Extending Kubernetes for Pods Integrity Verification

Cloud computing is driving a substantial shift of tenant applications and services to external infrastructures administered by third-party providers. As a result, tenants experience an almost complete loss of control over deployment and execution monitoring, which in turn limits their ability to enforce security mechanisms and policies. In this context, the risk of executing unintended and potentially harmful operations increases, along with the likelihood that such actions may go unnoticed. Integrity verification is a key countermeasure, ensuring code integrity and detecting compromises. Cloud computing extensively leverages resource virtualisation, and in this context, Kubernetes has emerged as the de facto standard for cloud application management, orchestrating workloads into groups of containers known as Pods.

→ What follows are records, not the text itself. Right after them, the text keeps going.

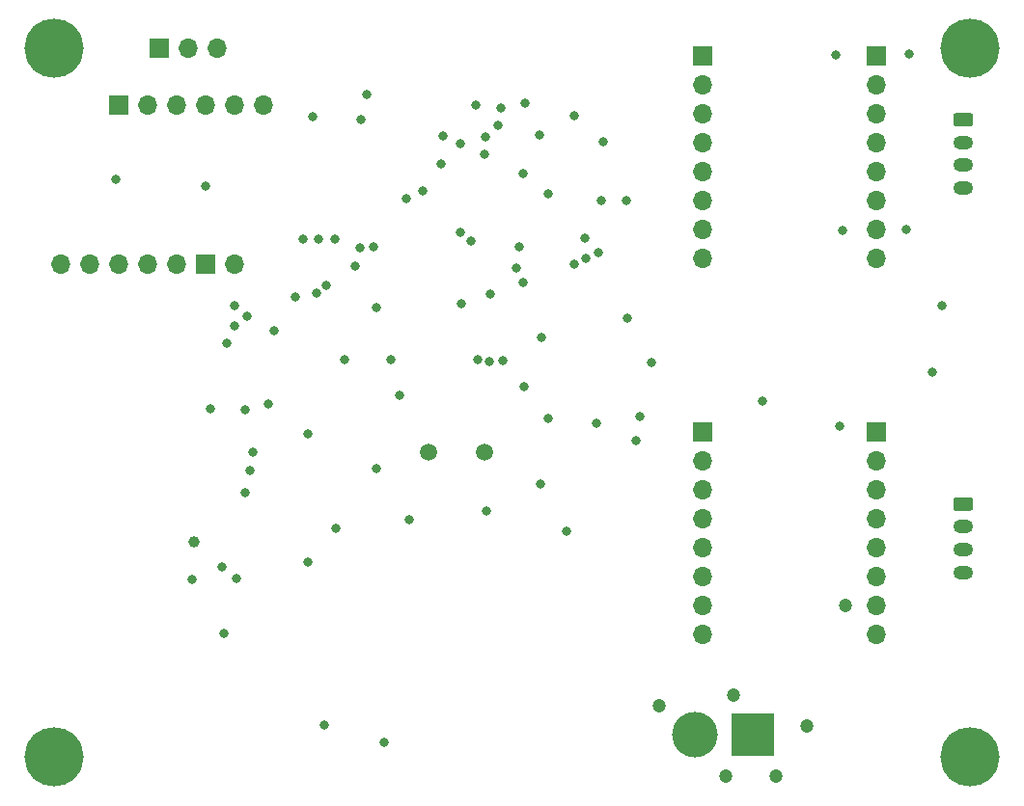
<source format=gbr>
%TF.GenerationSoftware,KiCad,Pcbnew,(5.1.9)-1*%
%TF.CreationDate,2021-05-11T17:21:45+03:00*%
%TF.ProjectId,robotti,726f626f-7474-4692-9e6b-696361645f70,rev?*%
%TF.SameCoordinates,Original*%
%TF.FileFunction,Soldermask,Bot*%
%TF.FilePolarity,Negative*%
%FSLAX46Y46*%
G04 Gerber Fmt 4.6, Leading zero omitted, Abs format (unit mm)*
G04 Created by KiCad (PCBNEW (5.1.9)-1) date 2021-05-11 17:21:45*
%MOMM*%
%LPD*%
G01*
G04 APERTURE LIST*
%ADD10C,5.200000*%
%ADD11O,1.700000X1.700000*%
%ADD12R,1.700000X1.700000*%
%ADD13C,1.500000*%
%ADD14O,1.750000X1.200000*%
%ADD15C,4.000000*%
%ADD16R,3.800000X3.800000*%
%ADD17C,1.200000*%
%ADD18C,0.800000*%
%ADD19C,1.000000*%
G04 APERTURE END LIST*
D10*
%TO.C,REF\u002A\u002A*%
X94234000Y-111125000D03*
%TD*%
%TO.C,REF\u002A\u002A*%
X174625000Y-111125000D03*
%TD*%
%TO.C,REF\u002A\u002A*%
X174625000Y-48895000D03*
%TD*%
%TO.C,REF\u002A\u002A*%
X94234000Y-48895000D03*
%TD*%
D11*
%TO.C,U1*%
X110109000Y-67818000D03*
D12*
X107569000Y-67818000D03*
D11*
X105029000Y-67818000D03*
X102489000Y-67818000D03*
X99949000Y-67818000D03*
X97409000Y-67818000D03*
X94869000Y-67818000D03*
%TD*%
D13*
%TO.C,Y1*%
X132007000Y-84328000D03*
X127127000Y-84328000D03*
%TD*%
D11*
%TO.C,JP2*%
X166370000Y-100330000D03*
X166370000Y-97790000D03*
X166370000Y-95250000D03*
X166370000Y-92710000D03*
X166370000Y-90170000D03*
X166370000Y-87630000D03*
X166370000Y-85090000D03*
D12*
X166370000Y-82550000D03*
X166370000Y-82550000D03*
D11*
X166370000Y-85090000D03*
X166370000Y-87630000D03*
X166370000Y-90170000D03*
X166370000Y-92710000D03*
X166370000Y-95250000D03*
X166370000Y-97790000D03*
X166370000Y-100330000D03*
X151130000Y-100330000D03*
X151130000Y-97790000D03*
X151130000Y-95250000D03*
X151130000Y-92710000D03*
X151130000Y-90170000D03*
X151130000Y-87630000D03*
X151130000Y-85090000D03*
D12*
X151130000Y-82550000D03*
X151130000Y-82550000D03*
D11*
X151130000Y-85090000D03*
X151130000Y-87630000D03*
X151130000Y-90170000D03*
X151130000Y-92710000D03*
X151130000Y-95250000D03*
X151130000Y-97790000D03*
X151130000Y-100330000D03*
%TD*%
%TO.C,JP1*%
X166370000Y-67310000D03*
X166370000Y-64770000D03*
X166370000Y-62230000D03*
X166370000Y-59690000D03*
X166370000Y-57150000D03*
X166370000Y-54610000D03*
X166370000Y-52070000D03*
D12*
X166370000Y-49530000D03*
X166370000Y-49530000D03*
D11*
X166370000Y-52070000D03*
X166370000Y-54610000D03*
X166370000Y-57150000D03*
X166370000Y-59690000D03*
X166370000Y-62230000D03*
X166370000Y-64770000D03*
X166370000Y-67310000D03*
X151130000Y-67310000D03*
X151130000Y-64770000D03*
X151130000Y-62230000D03*
X151130000Y-59690000D03*
X151130000Y-57150000D03*
X151130000Y-54610000D03*
X151130000Y-52070000D03*
D12*
X151130000Y-49530000D03*
X151130000Y-49530000D03*
D11*
X151130000Y-52070000D03*
X151130000Y-54610000D03*
X151130000Y-57150000D03*
X151130000Y-59690000D03*
X151130000Y-62230000D03*
X151130000Y-64770000D03*
X151130000Y-67310000D03*
%TD*%
D14*
%TO.C,J7*%
X173990000Y-94900000D03*
X173990000Y-92900000D03*
X173990000Y-90900000D03*
G36*
G01*
X173364999Y-88300000D02*
X174615001Y-88300000D01*
G75*
G02*
X174865000Y-88549999I0J-249999D01*
G01*
X174865000Y-89250001D01*
G75*
G02*
X174615001Y-89500000I-249999J0D01*
G01*
X173364999Y-89500000D01*
G75*
G02*
X173115000Y-89250001I0J249999D01*
G01*
X173115000Y-88549999D01*
G75*
G02*
X173364999Y-88300000I249999J0D01*
G01*
G37*
%TD*%
%TO.C,J6*%
X173990000Y-61150000D03*
X173990000Y-59150000D03*
X173990000Y-57150000D03*
G36*
G01*
X173364999Y-54550000D02*
X174615001Y-54550000D01*
G75*
G02*
X174865000Y-54799999I0J-249999D01*
G01*
X174865000Y-55500001D01*
G75*
G02*
X174615001Y-55750000I-249999J0D01*
G01*
X173364999Y-55750000D01*
G75*
G02*
X173115000Y-55500001I0J249999D01*
G01*
X173115000Y-54799999D01*
G75*
G02*
X173364999Y-54550000I249999J0D01*
G01*
G37*
%TD*%
D11*
%TO.C,J5*%
X108585000Y-48895000D03*
X106045000Y-48895000D03*
D12*
X103505000Y-48895000D03*
%TD*%
D11*
%TO.C,J4*%
X112649000Y-53848000D03*
X110109000Y-53848000D03*
X107569000Y-53848000D03*
X105029000Y-53848000D03*
X102489000Y-53848000D03*
D12*
X99949000Y-53848000D03*
%TD*%
D15*
%TO.C,J3*%
X150495000Y-109156500D03*
D16*
X155495000Y-109156500D03*
%TD*%
D17*
X163636960Y-97810320D03*
X147320000Y-106603800D03*
D18*
X107569000Y-60960000D03*
X125158500Y-62039500D03*
X122491500Y-85788500D03*
X125412500Y-90297000D03*
X132130800Y-89509600D03*
X109118400Y-100228400D03*
X110998000Y-87884000D03*
X116535200Y-82727800D03*
X144475200Y-62280800D03*
X137033000Y-74295000D03*
X141859000Y-81788000D03*
X137604500Y-81343500D03*
X135026400Y-66344800D03*
X171259500Y-77343000D03*
X172110400Y-71450200D03*
D17*
X153822400Y-105664000D03*
X160286700Y-108356400D03*
X157543500Y-112826800D03*
X153187400Y-112776000D03*
D18*
X163131500Y-82042000D03*
X163385500Y-64833500D03*
X169037000Y-64770000D03*
X169227500Y-49403000D03*
X162814000Y-49466500D03*
X129946400Y-71323200D03*
X99631500Y-60388500D03*
X119684800Y-76200000D03*
X128206500Y-58991500D03*
X142240000Y-62230000D03*
X146608800Y-76454000D03*
X115379500Y-70675500D03*
X109423200Y-74777600D03*
X135445500Y-78613000D03*
X116890800Y-54914800D03*
X142392400Y-57048400D03*
X131216400Y-53898800D03*
X139903200Y-54762400D03*
X113538000Y-73710800D03*
X122491500Y-71628000D03*
X136906000Y-87122000D03*
X139192000Y-91249500D03*
X117919500Y-108331000D03*
X123190000Y-109855000D03*
X116484400Y-94030800D03*
X118935500Y-91059000D03*
X106375200Y-95504000D03*
X145288000Y-83312000D03*
X124523500Y-79375000D03*
D19*
X106476800Y-92252800D03*
D18*
X144526000Y-72542400D03*
X126593600Y-61366400D03*
X137604500Y-61658500D03*
X123825000Y-76200000D03*
X156400500Y-79883000D03*
X113030000Y-80073500D03*
X131381500Y-76236990D03*
X118872000Y-65659000D03*
X110083600Y-73253600D03*
X117475000Y-65659000D03*
X111150400Y-72364600D03*
X116078000Y-65659000D03*
X110083600Y-71475600D03*
X121666000Y-52959000D03*
X140766800Y-65532000D03*
X121158000Y-55118000D03*
X122237500Y-66294000D03*
X121094500Y-66357500D03*
X128320800Y-56591200D03*
X133604000Y-76263500D03*
X111442500Y-85979000D03*
X111696500Y-84328000D03*
X132424590Y-76417590D03*
X132524500Y-70421500D03*
X145592800Y-81229200D03*
X129857500Y-65024000D03*
X139830221Y-67793490D03*
X140906500Y-67310000D03*
X130810000Y-65786000D03*
X134810500Y-68199000D03*
X135382000Y-69469000D03*
X132105400Y-56667400D03*
X133400800Y-54140100D03*
X135536090Y-53684590D03*
X132030310Y-58202990D03*
X117284500Y-70370700D03*
X107950000Y-80518000D03*
X118135400Y-69684900D03*
X108966000Y-94437200D03*
X110998000Y-80581500D03*
X135382000Y-59893200D03*
X136842500Y-56515000D03*
X129921000Y-57213500D03*
X133184900Y-55651400D03*
X141986000Y-66802000D03*
X110236000Y-95402400D03*
X120650000Y-68008500D03*
M02*

</source>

However, virtualisation represents an additional obstacle to security assurance, and providing integrity verification in such environments remains an open challenge due to the absence of standardised procedures. Despite the transition to cloud environments, tenants must still verify application integrity and indirectly assess the underlying infrastructure security. Trusted computing techniques offer a practical approach to this challenge, mainly through remote attestation, which allows systems to generate verifiable proofs about their integrity state, validated then by a trusted external entity. This paper presents a remote attestation architecture integrated into the Kubernetes framework, allowing tenants to obtain non-repudiable evidence of the security posture of their applications and the integrity of the hosting platforms, thereby restoring visibility and control in cloud environments. The proposed solution was evaluated through functional and performance tests, demonstrating both effectiveness and minimal overhead.